By day we explored the highways and back roads of Cheshire: craft fairs, canal side cafes, pretty old towns, striking green fields.
Other guests relaxed by the hotel’s pool or took part in the recreational activities that are part of the Warner package, from archery and quizzes to shuffleboard. Bars, of course, were doing a roaring business.
But at aperitif time, and until midnight, we were all hot at the trot, as fast as our old legs could carry us.
Is there something to beat couples in their seventies who take to the dance floor with their zest for life evident with every step?
Alvaston Hall, pictured, is nestled in the heart of the Cheshire countryside
Three nights half board at Warner Leisure Hotels, which has 14 adult-only properties across the UK, start from £ 319 per person, including live music and activities.

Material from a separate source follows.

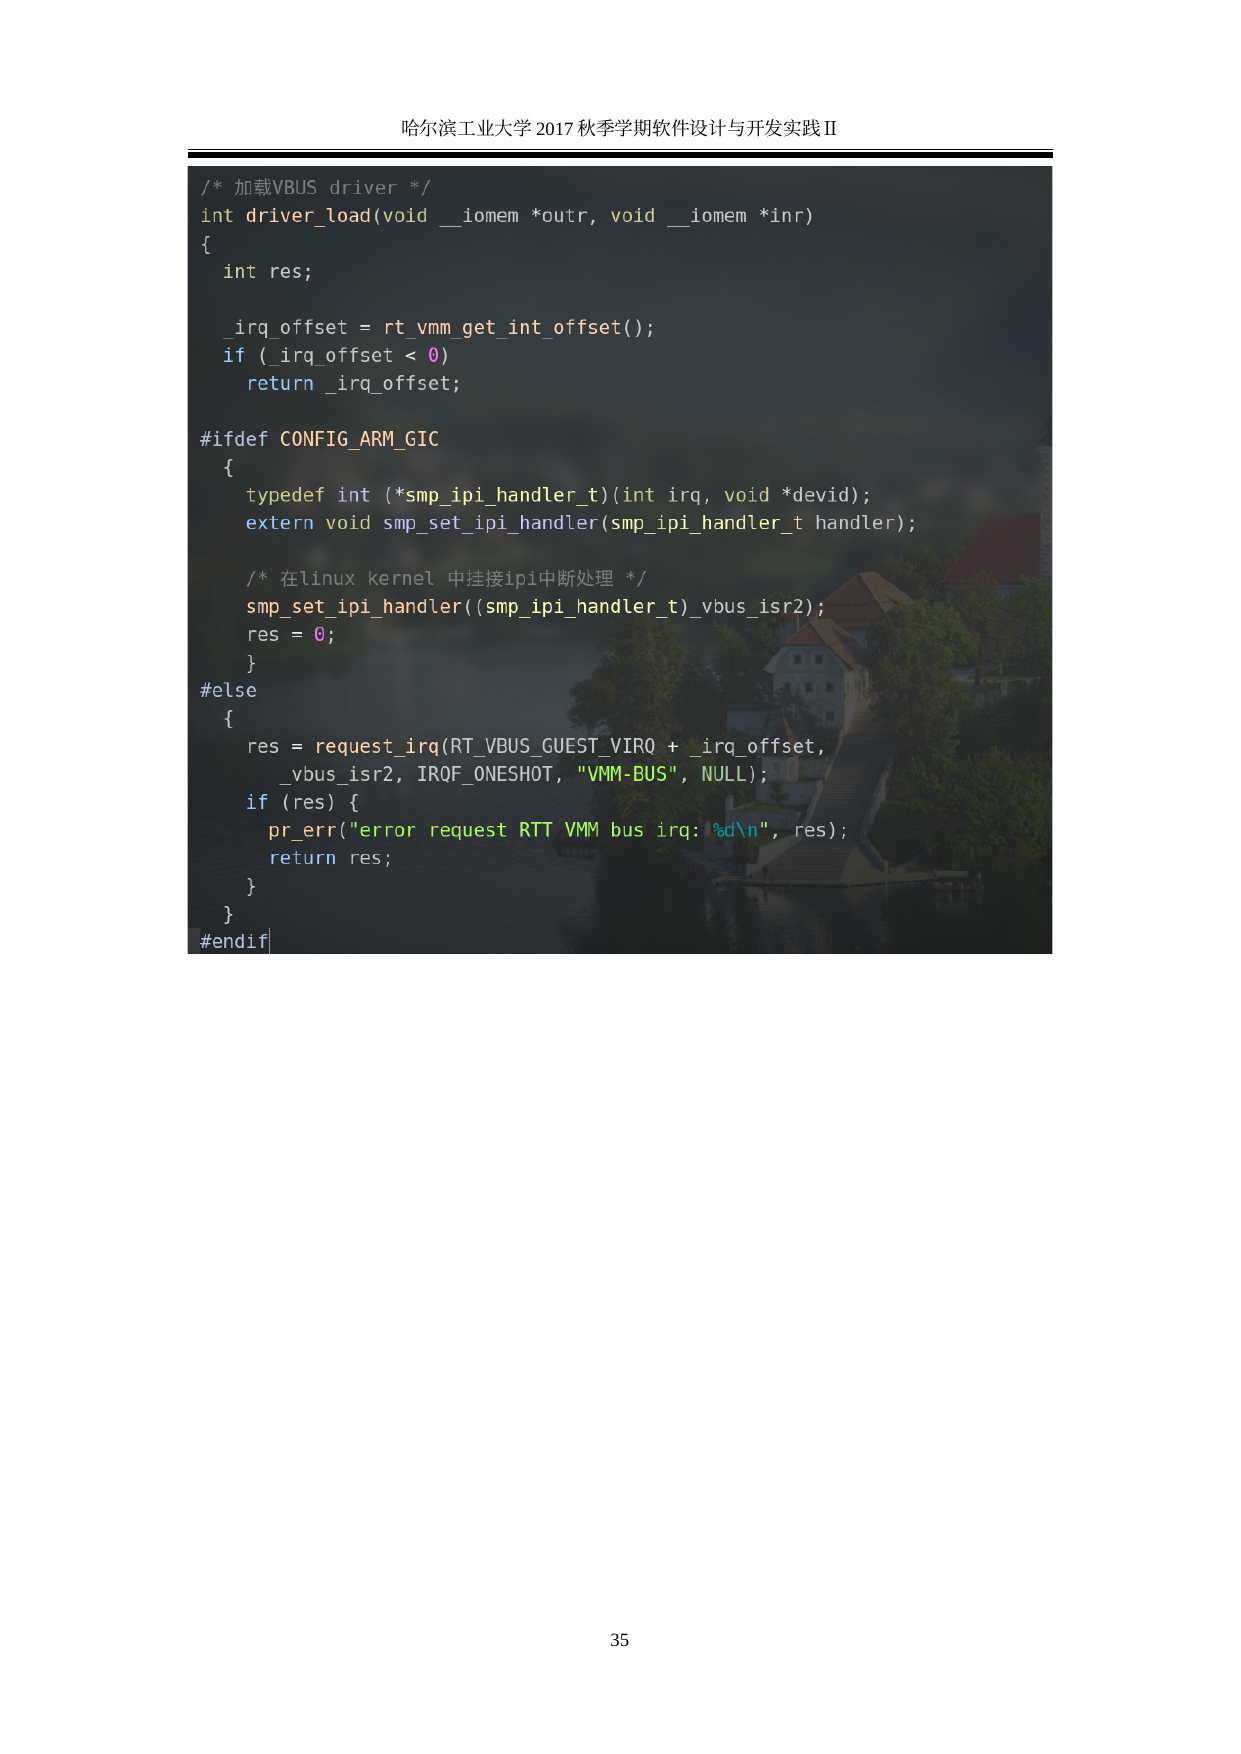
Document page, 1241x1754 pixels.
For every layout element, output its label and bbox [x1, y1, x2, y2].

For more musical breaks, visit warnerleisurehotels.co.uk.
Some wore casual attire, others were dressed to perfection, with sewn-in socks reminiscent of WWII, or shirts so loud they threatened to drown out the music.
But we wouldn’t have traded the experience for a beach in Greece or a brasserie in Paris.
It was as if, together, we had grasped a simple truth: that sometimes the most old-fashioned, the most familiar, the most repeated songs are the best of all.
On the way home, two hours after leaving Cheshire, my wife was still humming Dancing Queen and I was still yodeling, “So I saw her face, now I’m a BELIEVER!” Like a Monkee on steroids.
And I am a believer, my conviction reinforced by this exhilarating weekend unbuttoned.
A believer, not just in music – but in the power of music to cross generations, cheat time and make the heart dance.